占い師 エヴェレット
酒場から少し西の方へ歩いた所に占い師の館があった。見た感じ、大きめな家だが見た目は豪華というよりは質素な感じに見えた。
「ここが占い師 エヴェレットの館だよ」
「過去や未来を占ってくれて百発百中という有名な占い師なんだよ」
百発百中? なんか、胡散臭さが……。
「さあ、入ろう」
こちらの意志は無視なのね。仕方ない、覚悟を決めよう。
「ここはエヴェレット様の館でございます。申し訳ありませんが、ご予約はしておりますでしょうか?」
有名な占い師なら、予約しないと出来ないか。そりゃそうだ。
「すぐ終わるからさ、少しだけ割り込めない?」
「ダメです。規則なので」
断られたラルムはケチ! と文句を言っていた。ケチって……。
「当然だよ、ラルム。予約していた人達に失礼じゃないか。で、今予約するとどれくらい待ちますか?」
「少々お待ちを。……今からですと、そうですね……ざっと3ヶ月後となります」
さ、3ヶ月!?
「うーん、3ヶ月は難しいね。どうしよう」
「まあ、難しいなら仕方ないさ。これも運命ってやつだろうし」
このまま待ってても面倒だから、終わらせた方が良いだろうし。
『……ケルナー、そこの黒髪の方をお通しなさい』
「──っ! しかし、予約していた方に……」
突然、奥から女性の声が聞こえてきた。黒髪とは、俺のことだろう。ヘストとラルムは黒髪じゃないし。
『……ケルナー、私の言葉が聞けませんか?』
「……エヴェレット様のお言葉であれば」
なんかよく分からないが、占ってくれる……のか?
『黒髪の方、こちらへ』
「黒髪ってことは、サトルじゃないかな。ボクやヘストは黒髪じゃないから」
やっぱり俺か。仕方ない。諦めて行くとしよう。
奥へ進み、幕を上げて占い部屋? に着くとそこには1人の女性が座っていた。
見た目は、二十代後半のように見える。
「ようこそ。私がこの館の主 エヴェレットと申します」
「あ、ああ。佐神原 悟だ」
お互い自己紹介を交わす。まあ、社会人というか人としては当然だろう。
「サトル様、不躾で申し訳ありませんが、アナタはこの世界の方ではありませんね?」
「やっぱり、ここは俺がいた世界とは違う所か。今までの事から、そうだろうな。ということは薄々、気付いてたけど、まさかな」
俺の住んでた所にあんな化け物や鎧を着た人なんて見たことないし。最初は何かの仮装とも思ったけど、巨大な化け物に魔法使う人間がいれば、どんなに鈍感なやつでも気付く。

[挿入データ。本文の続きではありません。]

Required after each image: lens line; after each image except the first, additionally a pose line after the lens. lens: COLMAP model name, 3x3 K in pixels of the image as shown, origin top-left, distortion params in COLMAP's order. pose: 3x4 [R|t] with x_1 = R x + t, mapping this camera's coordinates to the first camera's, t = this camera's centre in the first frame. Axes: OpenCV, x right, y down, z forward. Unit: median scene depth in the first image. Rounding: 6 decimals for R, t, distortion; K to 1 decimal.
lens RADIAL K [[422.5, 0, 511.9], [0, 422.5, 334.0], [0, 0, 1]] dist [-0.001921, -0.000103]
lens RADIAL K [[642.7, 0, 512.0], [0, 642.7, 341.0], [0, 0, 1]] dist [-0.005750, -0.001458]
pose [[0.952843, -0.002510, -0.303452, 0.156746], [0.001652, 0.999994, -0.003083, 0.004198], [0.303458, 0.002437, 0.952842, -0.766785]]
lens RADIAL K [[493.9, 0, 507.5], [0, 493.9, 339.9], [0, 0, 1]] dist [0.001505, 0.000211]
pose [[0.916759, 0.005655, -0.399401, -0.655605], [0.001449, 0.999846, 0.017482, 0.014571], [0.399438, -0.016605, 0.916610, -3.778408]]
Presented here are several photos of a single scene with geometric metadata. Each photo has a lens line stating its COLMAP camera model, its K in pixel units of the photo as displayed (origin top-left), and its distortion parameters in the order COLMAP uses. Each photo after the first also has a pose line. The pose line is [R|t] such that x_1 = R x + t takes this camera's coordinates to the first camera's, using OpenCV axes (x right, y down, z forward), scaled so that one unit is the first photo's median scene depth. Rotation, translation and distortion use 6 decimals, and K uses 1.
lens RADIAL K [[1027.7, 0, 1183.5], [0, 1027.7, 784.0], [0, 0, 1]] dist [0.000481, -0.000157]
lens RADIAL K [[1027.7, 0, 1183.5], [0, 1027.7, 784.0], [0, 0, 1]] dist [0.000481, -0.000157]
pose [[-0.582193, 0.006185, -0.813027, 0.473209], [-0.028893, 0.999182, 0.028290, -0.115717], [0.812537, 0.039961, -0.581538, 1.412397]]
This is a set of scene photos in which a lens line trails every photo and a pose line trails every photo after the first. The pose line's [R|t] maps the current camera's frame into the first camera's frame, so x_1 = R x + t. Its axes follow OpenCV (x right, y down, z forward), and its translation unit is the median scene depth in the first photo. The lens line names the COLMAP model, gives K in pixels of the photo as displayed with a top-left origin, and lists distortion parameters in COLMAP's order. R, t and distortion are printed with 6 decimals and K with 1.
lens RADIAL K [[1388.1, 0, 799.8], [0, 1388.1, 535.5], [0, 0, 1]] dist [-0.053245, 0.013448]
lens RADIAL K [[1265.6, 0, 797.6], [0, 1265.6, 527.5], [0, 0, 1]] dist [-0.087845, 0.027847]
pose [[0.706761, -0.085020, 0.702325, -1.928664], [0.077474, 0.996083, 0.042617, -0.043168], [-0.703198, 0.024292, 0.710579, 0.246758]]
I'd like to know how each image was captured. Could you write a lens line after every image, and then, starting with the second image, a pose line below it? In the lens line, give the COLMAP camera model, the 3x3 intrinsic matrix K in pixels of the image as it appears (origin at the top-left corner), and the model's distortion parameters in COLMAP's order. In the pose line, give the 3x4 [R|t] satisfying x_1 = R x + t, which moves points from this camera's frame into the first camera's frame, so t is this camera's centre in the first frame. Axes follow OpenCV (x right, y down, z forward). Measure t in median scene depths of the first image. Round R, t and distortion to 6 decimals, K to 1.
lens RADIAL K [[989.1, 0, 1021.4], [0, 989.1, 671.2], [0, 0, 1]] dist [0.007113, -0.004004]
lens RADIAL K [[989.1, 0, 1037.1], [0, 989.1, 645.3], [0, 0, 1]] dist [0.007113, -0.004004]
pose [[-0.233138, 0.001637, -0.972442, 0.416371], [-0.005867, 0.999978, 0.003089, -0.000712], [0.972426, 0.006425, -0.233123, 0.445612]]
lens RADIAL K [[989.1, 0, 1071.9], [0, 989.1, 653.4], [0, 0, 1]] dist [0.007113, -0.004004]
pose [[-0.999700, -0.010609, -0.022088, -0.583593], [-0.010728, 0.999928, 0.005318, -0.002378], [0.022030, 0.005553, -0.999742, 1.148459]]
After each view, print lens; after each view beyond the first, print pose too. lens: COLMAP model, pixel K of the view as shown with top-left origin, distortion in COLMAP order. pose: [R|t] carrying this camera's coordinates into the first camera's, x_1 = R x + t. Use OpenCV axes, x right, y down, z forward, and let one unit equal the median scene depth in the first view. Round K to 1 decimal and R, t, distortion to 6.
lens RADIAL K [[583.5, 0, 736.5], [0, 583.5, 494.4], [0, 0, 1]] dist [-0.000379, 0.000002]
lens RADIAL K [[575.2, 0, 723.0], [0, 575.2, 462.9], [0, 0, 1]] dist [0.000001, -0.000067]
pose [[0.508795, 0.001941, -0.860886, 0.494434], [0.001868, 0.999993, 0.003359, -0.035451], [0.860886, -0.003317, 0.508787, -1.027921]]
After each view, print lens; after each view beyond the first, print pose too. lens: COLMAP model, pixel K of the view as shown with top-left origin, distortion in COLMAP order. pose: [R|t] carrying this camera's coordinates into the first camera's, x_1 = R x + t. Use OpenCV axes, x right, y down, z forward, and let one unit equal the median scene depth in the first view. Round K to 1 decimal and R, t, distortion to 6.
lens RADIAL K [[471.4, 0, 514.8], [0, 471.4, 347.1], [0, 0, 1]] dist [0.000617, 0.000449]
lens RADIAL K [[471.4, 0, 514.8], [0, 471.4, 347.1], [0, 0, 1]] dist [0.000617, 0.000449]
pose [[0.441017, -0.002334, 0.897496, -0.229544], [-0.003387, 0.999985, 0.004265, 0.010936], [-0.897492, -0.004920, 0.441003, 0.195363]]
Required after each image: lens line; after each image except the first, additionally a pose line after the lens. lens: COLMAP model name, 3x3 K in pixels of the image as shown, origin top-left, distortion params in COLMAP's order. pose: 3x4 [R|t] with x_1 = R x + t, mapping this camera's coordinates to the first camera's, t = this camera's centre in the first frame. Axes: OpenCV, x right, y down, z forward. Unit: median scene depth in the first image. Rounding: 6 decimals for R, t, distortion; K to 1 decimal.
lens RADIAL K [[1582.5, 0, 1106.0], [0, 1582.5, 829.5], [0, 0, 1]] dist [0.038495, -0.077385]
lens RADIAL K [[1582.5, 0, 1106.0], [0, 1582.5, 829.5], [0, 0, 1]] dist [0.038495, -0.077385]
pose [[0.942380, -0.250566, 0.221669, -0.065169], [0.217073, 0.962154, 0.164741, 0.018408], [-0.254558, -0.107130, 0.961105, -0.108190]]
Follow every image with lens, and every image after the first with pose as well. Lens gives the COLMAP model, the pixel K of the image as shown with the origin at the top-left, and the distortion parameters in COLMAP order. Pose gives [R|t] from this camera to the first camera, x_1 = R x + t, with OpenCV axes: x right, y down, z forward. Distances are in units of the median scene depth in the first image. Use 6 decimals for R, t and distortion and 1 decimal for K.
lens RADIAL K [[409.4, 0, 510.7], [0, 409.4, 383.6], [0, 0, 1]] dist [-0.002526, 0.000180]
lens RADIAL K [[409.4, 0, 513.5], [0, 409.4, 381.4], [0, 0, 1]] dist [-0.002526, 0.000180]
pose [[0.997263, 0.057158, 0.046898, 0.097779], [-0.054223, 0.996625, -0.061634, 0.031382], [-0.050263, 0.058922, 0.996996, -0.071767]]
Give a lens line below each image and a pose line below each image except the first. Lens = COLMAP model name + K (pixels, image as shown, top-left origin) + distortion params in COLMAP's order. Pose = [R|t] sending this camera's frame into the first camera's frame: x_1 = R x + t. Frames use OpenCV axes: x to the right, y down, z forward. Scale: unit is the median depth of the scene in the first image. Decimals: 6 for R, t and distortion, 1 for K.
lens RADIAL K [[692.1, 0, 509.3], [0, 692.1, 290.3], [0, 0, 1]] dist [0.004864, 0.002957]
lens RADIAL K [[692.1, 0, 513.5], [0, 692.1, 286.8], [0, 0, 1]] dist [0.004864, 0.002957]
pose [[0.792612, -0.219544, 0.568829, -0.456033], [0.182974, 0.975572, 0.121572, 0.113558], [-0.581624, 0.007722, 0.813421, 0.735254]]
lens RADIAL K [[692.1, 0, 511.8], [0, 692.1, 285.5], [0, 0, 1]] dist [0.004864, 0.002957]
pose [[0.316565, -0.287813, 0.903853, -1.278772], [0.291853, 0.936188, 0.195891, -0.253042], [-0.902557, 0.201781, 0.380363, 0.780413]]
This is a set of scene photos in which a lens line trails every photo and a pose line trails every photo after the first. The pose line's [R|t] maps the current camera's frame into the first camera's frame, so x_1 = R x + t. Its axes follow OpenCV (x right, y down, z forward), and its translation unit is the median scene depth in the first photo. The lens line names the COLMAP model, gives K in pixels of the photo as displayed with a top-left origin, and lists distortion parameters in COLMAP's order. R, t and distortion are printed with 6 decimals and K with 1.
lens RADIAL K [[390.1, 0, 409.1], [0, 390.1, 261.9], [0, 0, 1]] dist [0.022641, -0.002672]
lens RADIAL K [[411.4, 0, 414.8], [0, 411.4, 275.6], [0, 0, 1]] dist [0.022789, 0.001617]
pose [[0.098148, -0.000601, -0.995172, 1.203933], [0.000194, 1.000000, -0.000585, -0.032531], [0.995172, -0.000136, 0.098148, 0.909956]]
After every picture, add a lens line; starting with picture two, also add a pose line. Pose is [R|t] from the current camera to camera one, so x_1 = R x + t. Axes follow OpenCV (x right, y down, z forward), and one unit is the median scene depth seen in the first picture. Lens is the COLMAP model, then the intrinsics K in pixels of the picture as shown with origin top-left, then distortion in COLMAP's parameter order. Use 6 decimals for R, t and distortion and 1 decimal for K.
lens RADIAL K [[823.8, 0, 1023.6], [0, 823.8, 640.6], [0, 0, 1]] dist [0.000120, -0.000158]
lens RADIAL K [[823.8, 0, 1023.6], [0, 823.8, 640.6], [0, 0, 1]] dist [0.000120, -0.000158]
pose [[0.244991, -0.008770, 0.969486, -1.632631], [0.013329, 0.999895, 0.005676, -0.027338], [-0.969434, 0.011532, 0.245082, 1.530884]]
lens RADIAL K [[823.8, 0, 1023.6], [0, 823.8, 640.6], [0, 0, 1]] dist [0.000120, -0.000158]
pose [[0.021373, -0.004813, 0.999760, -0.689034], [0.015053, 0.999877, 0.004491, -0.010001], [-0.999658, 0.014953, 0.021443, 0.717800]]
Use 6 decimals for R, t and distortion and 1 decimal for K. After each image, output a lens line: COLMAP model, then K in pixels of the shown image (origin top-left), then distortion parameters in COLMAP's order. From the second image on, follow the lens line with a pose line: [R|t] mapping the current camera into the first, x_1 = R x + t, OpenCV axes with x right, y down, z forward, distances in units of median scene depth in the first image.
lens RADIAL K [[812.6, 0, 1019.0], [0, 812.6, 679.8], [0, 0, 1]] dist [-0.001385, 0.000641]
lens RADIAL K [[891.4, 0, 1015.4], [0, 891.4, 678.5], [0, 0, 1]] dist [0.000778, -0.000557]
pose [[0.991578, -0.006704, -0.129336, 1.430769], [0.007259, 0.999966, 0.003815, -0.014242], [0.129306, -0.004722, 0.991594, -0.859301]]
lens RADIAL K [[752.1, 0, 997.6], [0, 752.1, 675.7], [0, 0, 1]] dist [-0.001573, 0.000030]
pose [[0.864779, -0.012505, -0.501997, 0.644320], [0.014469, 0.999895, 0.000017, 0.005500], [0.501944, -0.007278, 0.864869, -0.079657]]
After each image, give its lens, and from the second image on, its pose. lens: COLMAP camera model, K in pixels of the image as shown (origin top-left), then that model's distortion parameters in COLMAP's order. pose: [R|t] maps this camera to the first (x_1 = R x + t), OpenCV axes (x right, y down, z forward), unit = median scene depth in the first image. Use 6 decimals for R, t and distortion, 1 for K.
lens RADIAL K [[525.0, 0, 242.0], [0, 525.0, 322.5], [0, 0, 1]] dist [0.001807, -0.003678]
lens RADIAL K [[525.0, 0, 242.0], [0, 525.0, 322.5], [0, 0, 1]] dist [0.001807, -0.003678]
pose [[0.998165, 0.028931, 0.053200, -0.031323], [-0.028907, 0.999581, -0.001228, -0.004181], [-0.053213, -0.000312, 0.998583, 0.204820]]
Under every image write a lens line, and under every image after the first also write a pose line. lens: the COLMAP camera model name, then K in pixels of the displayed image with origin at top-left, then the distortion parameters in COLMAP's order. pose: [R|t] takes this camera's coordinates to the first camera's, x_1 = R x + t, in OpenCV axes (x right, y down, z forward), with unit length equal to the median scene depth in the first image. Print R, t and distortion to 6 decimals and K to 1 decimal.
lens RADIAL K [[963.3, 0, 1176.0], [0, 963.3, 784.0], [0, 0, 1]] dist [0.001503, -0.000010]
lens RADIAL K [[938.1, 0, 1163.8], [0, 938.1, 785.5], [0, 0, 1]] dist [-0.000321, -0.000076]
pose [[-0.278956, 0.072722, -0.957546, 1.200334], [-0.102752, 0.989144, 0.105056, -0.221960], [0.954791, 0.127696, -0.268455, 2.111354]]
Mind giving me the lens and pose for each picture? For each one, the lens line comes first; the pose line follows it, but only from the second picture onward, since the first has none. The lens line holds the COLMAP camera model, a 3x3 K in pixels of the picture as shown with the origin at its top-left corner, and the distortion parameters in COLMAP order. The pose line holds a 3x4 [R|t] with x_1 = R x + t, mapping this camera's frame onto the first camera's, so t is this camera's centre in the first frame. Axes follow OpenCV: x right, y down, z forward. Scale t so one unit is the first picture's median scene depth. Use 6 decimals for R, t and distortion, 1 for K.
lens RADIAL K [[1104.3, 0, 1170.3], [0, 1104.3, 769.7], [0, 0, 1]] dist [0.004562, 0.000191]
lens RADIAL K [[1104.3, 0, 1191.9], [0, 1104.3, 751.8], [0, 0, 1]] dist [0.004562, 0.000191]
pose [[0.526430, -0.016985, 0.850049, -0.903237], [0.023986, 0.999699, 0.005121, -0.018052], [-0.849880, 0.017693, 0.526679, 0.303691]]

「アナタはこの世界とは違う文明の栄えた平和な世界。そこで命を落とした」
えっ!? 命を落としたって、俺は死んだのか?
ということは、ここは……地獄には見えないから天国か?
「アナタはこの世界 ニルバーナへ転生した者よ」
ニルバーナ? 聞いたことが無い。それと転生!? やっぱり異世界転生か。
「……マジっすか」
「ええ、マジ」
まさか小説の中であった異世界転生を自分が体験するなんて。ないわ……。
「自分の名前以外の事が知りたいんだけど。年齢を言ったら、驚いたからさ」
「ええ、そうね。アナタは転生前が22歳だったけど、転生後は16歳になってるわ」
俺が16歳……未成年じゃないか。
「それとこの世界では、15歳で成人になるから。それとお酒とかも成人になれば、飲めるわ」
まさか、酒臭いか!?
「あとは……そうね。特に言う事はないわ」
「あ、ありがとう……」
このエヴェレットという女、何者なんだ? それにいくつだかも気になる。いや、女性に年齢を聞くのは野暮か。止めておこう。
「19歳の占い師よ」
「ああ、そうか──って! アンタは心が読めるのか!?」
エスパーか何かか!
「顔に書いてるわ。コイツは何者なんだ。歳いくつだろう?ってね」
なんてこったい。そこまで分かりやすく顔に出ていたか。今後、気を付けよう。
とりあえず今の時点で分かったことは、
・この世界は俺が住んでた日本ではなく、それどころか地球でもなく、名前はニルバーナという異世界。
・俺は一度死に転生したこと。
・俺の年齢は16歳であること。
つまり、俺は若返り異世界転生した。
ということだ。俺の異世界冒険はこうして始まったのだった。